Het is voor een ieder duidelijk dat de orde in de verschillende kerken van vandaag niet die is welke in de Schrift te vinden is. Geen kerk heeft meerdere "bisschoppen", of opzieners, zoals in Filippi, uitgezonderd de weinige die streven naar eenvormigheid aan het goddelijke model. In die dagen waren er, naast de gaven, apostelen, profeten, evangelisten, pastors en leraren (Efe.4:11); er waren opzieners en dienaren voor dienstbetoon, alsook oudsten voor het regelen van zaken. De functie van "bisschop" is gewoonlijk verward geworden met die van een oudste, zodat we vandaag "episcopaalse"(geleid door bisschoppen) en "presbyteriaanse" kerken hebben(geleid door oudsten). Efeziërs houdt zich niet bezig met de locale ecclesia en daarom wordt er ook geen melding gemaakt van plaatselijke oudsten of opzieners of dienaren. Zo is ook Filippenzen betrokken bij dienstbetoon, niet bij heersen, omdat oudsten niet genoemd worden, alhoewel hun werk van opziener ons voor ogen wordt gebracht.

Opzieners of "bisschoppen."

Wanneer we zien hoe ver de moderne ecclesiastale organisaties afgedwaald zijn van het ideaal dat ons in de Schrift wordt voorgesteld, is er een neiging geen enkele orde als goddelijk in de ecclesia te erkennen. Maar dit zal ons van de ene naar de andere vergissing leiden.
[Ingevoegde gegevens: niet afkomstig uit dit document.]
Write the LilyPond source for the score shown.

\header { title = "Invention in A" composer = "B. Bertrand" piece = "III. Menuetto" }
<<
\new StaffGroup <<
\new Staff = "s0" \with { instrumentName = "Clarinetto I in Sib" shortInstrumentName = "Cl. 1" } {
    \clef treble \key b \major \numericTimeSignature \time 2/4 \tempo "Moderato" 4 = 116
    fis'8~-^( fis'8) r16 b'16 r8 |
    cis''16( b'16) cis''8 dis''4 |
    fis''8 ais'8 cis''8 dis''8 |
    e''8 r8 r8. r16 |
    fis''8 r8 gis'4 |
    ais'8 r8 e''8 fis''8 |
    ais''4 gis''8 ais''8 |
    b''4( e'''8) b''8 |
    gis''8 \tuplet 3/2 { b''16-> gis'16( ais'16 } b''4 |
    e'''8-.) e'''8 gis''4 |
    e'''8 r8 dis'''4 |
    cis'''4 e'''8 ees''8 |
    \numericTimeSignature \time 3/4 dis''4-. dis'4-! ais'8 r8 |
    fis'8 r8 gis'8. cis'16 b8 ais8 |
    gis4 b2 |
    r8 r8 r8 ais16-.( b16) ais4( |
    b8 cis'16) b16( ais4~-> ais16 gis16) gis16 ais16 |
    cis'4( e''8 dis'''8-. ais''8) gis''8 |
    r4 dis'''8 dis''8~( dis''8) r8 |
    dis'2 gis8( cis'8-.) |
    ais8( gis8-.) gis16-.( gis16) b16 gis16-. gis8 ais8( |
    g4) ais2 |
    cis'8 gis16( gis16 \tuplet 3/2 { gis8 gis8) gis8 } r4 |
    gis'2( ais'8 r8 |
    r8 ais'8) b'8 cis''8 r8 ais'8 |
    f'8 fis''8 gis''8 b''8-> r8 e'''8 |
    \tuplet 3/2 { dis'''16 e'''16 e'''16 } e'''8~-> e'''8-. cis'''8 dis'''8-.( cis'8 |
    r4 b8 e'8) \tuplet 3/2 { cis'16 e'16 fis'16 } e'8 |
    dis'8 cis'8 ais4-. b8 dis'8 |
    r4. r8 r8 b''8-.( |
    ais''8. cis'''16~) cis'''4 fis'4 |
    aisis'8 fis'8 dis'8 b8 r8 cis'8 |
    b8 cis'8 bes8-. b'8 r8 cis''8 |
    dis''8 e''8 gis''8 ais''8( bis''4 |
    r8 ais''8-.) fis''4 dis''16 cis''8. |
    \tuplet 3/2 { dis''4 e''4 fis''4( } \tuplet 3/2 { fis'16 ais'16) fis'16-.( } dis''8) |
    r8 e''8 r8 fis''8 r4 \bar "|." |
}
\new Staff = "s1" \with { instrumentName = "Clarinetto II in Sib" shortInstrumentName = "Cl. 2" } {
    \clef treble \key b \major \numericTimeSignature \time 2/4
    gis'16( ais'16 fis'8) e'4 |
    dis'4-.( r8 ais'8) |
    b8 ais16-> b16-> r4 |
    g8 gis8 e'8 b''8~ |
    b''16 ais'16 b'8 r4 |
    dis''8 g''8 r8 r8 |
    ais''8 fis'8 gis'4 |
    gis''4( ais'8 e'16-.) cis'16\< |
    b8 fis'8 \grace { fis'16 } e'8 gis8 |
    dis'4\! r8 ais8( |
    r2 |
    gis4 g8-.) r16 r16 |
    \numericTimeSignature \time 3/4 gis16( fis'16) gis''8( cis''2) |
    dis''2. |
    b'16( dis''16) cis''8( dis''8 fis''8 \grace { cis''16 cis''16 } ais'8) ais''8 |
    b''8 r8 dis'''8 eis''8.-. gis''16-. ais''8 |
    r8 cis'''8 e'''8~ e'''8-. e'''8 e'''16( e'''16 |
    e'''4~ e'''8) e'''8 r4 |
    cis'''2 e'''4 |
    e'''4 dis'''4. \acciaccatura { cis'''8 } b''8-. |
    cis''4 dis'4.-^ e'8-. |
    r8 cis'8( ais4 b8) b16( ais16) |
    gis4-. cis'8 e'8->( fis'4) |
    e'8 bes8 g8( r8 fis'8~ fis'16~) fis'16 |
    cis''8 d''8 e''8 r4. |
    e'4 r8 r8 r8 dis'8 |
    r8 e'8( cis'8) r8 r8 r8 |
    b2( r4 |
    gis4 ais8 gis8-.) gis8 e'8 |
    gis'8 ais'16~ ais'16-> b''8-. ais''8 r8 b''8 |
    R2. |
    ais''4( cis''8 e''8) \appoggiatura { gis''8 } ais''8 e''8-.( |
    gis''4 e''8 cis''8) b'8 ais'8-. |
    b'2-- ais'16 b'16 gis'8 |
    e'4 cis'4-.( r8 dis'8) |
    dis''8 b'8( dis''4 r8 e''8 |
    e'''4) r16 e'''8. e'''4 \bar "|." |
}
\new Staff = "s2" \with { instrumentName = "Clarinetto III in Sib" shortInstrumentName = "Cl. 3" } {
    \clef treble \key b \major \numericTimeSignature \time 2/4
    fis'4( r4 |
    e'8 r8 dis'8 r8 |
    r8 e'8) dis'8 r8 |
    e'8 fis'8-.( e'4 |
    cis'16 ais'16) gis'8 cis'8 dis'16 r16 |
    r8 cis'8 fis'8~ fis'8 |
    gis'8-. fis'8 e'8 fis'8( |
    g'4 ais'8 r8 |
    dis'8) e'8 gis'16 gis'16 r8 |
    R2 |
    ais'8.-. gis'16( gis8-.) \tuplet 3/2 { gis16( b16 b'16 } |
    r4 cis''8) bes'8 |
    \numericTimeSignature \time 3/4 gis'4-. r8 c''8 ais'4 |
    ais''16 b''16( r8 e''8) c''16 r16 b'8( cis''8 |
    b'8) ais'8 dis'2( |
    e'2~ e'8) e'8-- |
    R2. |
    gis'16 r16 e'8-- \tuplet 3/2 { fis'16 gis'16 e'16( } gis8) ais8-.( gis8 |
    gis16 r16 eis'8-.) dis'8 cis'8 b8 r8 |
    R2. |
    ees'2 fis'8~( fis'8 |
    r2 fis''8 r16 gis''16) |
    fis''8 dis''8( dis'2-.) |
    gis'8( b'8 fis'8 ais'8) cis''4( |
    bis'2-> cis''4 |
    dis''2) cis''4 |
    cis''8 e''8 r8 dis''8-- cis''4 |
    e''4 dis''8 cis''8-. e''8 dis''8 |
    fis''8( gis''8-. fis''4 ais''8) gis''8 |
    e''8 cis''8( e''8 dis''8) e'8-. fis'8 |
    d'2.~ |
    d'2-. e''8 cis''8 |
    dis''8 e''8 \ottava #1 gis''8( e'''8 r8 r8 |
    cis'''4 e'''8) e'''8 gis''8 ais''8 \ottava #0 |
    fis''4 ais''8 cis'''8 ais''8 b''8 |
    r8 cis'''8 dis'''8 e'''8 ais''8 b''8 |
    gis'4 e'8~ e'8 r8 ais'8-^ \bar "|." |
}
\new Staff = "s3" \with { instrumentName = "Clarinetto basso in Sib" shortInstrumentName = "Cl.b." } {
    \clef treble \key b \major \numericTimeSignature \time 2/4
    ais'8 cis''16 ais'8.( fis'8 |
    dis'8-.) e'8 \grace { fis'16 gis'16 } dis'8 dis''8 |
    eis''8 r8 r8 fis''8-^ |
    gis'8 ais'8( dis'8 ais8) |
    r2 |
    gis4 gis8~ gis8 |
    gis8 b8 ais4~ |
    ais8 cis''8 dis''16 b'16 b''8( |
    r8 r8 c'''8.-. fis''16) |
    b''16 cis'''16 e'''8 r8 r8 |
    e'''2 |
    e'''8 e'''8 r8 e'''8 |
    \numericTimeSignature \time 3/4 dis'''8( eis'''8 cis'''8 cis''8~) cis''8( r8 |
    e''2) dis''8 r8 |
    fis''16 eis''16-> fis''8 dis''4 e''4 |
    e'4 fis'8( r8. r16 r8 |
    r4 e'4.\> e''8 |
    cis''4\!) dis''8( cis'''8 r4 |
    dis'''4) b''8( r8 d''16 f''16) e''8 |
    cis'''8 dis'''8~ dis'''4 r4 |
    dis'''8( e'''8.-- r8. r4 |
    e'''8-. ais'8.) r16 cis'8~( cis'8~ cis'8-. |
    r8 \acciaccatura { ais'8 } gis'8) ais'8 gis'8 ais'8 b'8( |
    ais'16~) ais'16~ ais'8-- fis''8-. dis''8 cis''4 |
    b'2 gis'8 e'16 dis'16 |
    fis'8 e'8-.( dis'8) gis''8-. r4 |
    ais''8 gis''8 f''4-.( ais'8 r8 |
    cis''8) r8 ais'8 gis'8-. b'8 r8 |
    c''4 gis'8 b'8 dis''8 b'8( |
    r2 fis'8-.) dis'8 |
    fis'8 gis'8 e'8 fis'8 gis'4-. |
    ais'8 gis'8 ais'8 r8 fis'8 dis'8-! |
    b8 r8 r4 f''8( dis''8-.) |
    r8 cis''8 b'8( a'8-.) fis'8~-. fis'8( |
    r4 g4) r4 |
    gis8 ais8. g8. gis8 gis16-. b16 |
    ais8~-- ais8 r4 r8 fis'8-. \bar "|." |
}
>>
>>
Deze brief onthult de wortel van de huidige afval in deze in haar openings aansporing. Opzieners en dienaren worden in het bijzonder opgeroepen de nederigheid van Christus na te doen en om Paulus te volgen in zijn verwerping van aardse eer. Tegengesteld daar aan zijn zij omgevormd geworden tot bisschoppen en ouderlingen. In plaats van het bezoeken van de heiligen in hun eigen ecclesia, heeft een huidige bisschop een hoge plaats boven de geestelijkheid van vele kerken. In plaats van Christus na te doen, heeft men met Satan gewedijverd. Om het goddelijk idee van het ambt van een bisschop te kunnen hervinden, zullen wij alles nauwkeurig moeten bekijken wat over dit onderwerp in de Schrift gezegd wordt. Om de precieze betekenis van het woord te krijgen, stellen we een concordantie samen van waar het voorkomt.

OPZIEN episkopeoo

Hebr. 12:15 toeziende, dat niemand gebrek heeft
1Petr. 5:2 toezicht houdend, niet gedwongen, maar vrijwillig

SUPERVISIE bezoeken episkopee

Luc. 19:44 omdat jij niet de tijd van jouw bezoeking wist
Hand. 1:20 en een ander neme zijn toezicht over
1Tim. 3:1 Indien iemand zin heeft in het opzienersambt
1Petr. 2:12 in de dag van de bezoeking

OPZIENER episkopos

Hand. 20:28 onder wie de heilige geest opzieners over jullie plaatste om de ecclesia van God te hoeden
Filip. 1:1 samen met de toezichthouders en dienaren
1Tim. 3:2 Een opziener dan moet onbesproken zijn
Titus 1:7 de opziener moet onberispelijk zijn
1Petr. 2:25 nu keerden jullie terug naar de Herder en Opziener van jullie zielen

Zoals gebruikelijk is de King James vertaling de getuige van de ware betekenis van dit woord, want het geeft het weer met "overseer" (opziener - Hand. 20:28) en "taking the oversight" (het opnemen van het opzienerschap - 1Petr. 5;2). Het is kenmerkend dat de King James vertaling een van de ecclesiastale titels zou introduceren die in de kerk in gebruik waren in de tijd dat het werd vertaald, want het werd in het bijzonder op toegezien dat de dan bestaande kerkorde niet verstoord zou worden. Ook Luther maakte duidelijk dat hij er niet een was die van alles af zag wat niet in de Schrift te vinden is. Hij wenste alles in het katholieke ritueel te laten zoals het was, tenzij het beslist tegen het Woord in ging. Daarom bevat de kerkorde in de Lutherse kerk veel dat is overgedragen uit het Romanisme. Maar zelfs als het met "bisschop" wordt vertaald, zal de geestelijk verstandige een grote kloof ontwaren tussen de ecclesiastale waardigheidsbekleder van vandaag en de nederige opziener van de vroege kerk. Wie zou een bisschop willen klasseren als een dienaar, of zelfs maar met "oudste"(Filip. 1:1)? En wie zou een bisschop willen oproepen niet te heersen over de kudde? Is dat niet exact de essentie van zijn ambt? Vandaag hebben wij een bisschop over vele kerken, toen waren er vele in iedere ecclesia. Nu heersen bisschoppen over priesters en oudsten, toen waren zij met hen verbonden in het dienen van de heiligen.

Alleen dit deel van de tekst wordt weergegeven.